─── Dataset extract ───

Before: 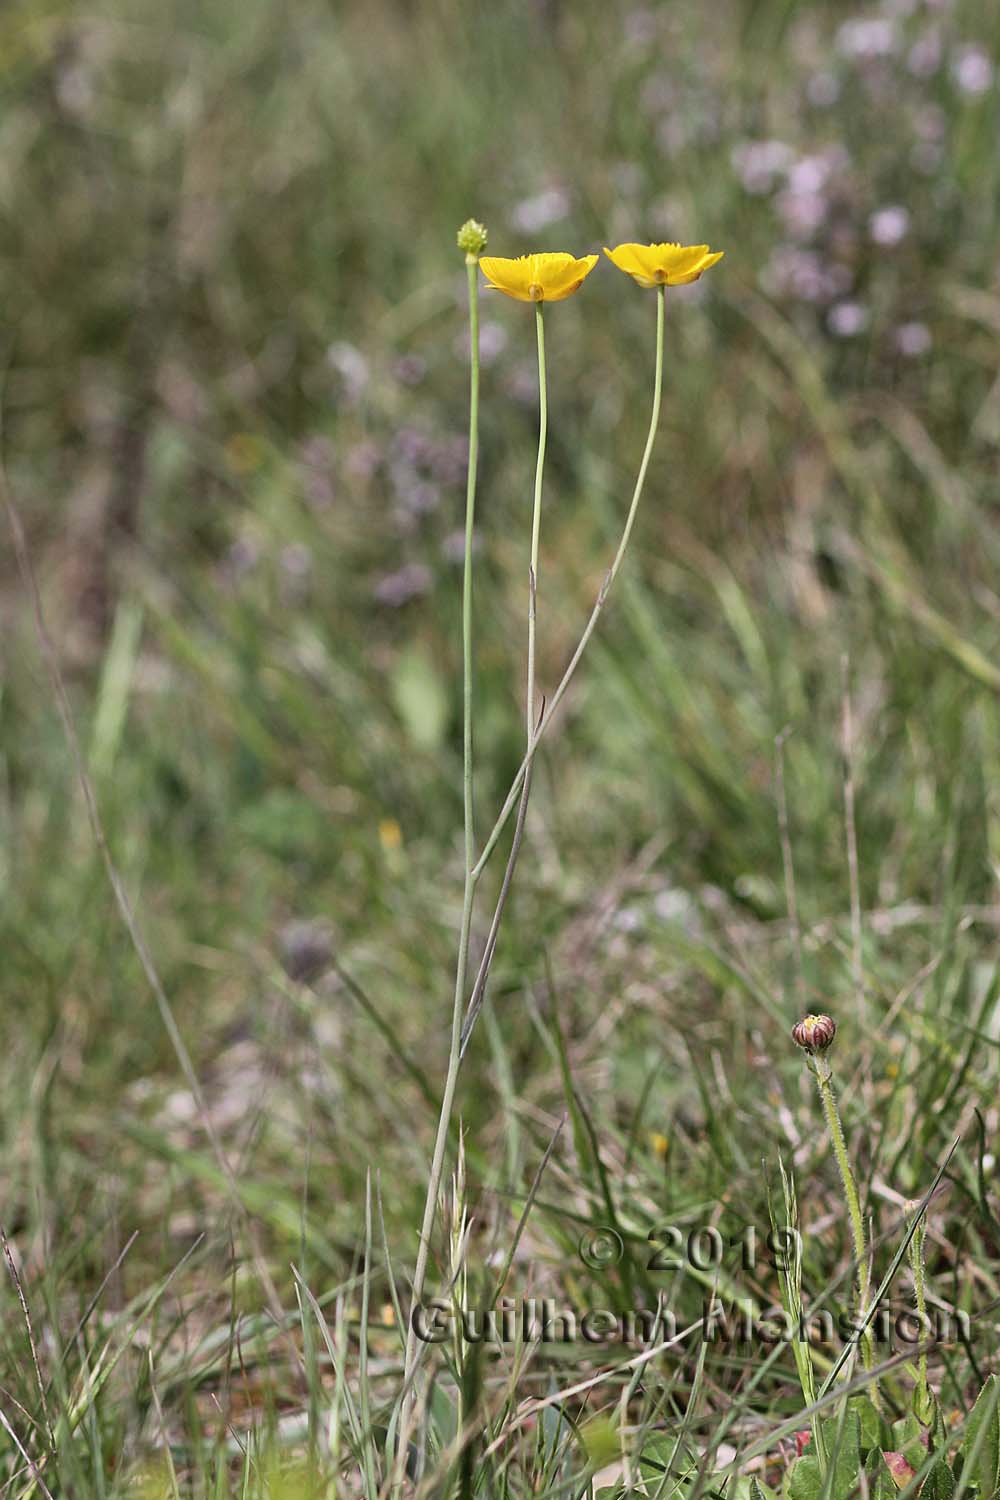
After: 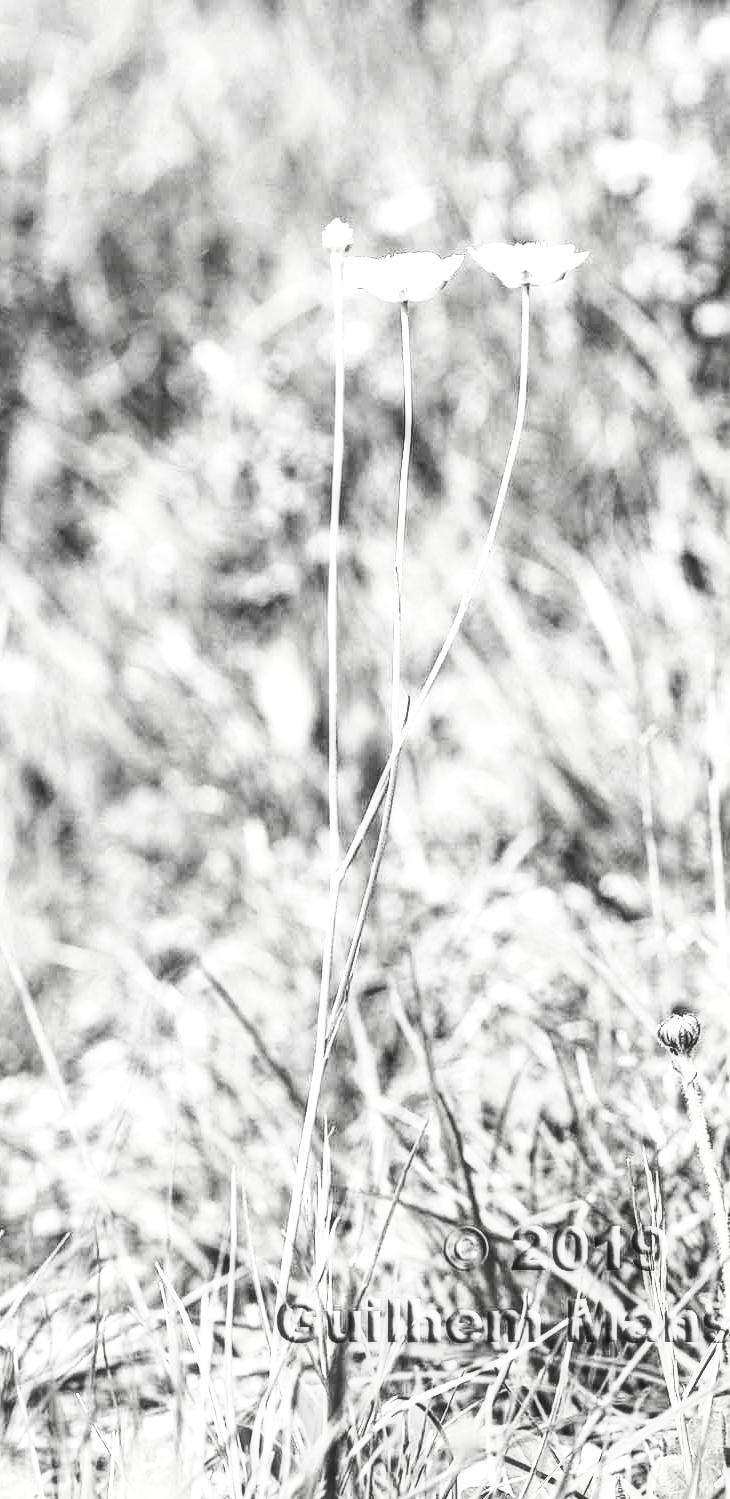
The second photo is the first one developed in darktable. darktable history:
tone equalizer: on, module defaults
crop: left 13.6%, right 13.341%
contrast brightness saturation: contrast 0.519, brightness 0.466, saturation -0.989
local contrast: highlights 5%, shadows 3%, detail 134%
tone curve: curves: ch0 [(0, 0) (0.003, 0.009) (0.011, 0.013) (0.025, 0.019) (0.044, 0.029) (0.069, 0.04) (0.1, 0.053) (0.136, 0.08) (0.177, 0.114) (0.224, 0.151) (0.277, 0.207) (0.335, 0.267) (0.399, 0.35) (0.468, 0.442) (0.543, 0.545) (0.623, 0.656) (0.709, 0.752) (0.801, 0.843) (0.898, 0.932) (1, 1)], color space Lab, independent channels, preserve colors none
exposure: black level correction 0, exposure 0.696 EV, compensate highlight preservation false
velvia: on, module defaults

───

#### [Written request]
Copy the entries from the start of the entries through the line that contains "local contrast: highlights", inclusive, switching "brightness" to "lightness" and leaving everything else unchanged. Please leave the pictures out of the answer.

#### [Expected answer]
Before: 
After: 
The second photo is the first one developed in darktable. darktable history:
tone equalizer: on, module defaults
crop: left 13.6%, right 13.341%
contrast lightness saturation: contrast 0.519, lightness 0.466, saturation -0.989
local contrast: highlights 5%, shadows 3%, detail 134%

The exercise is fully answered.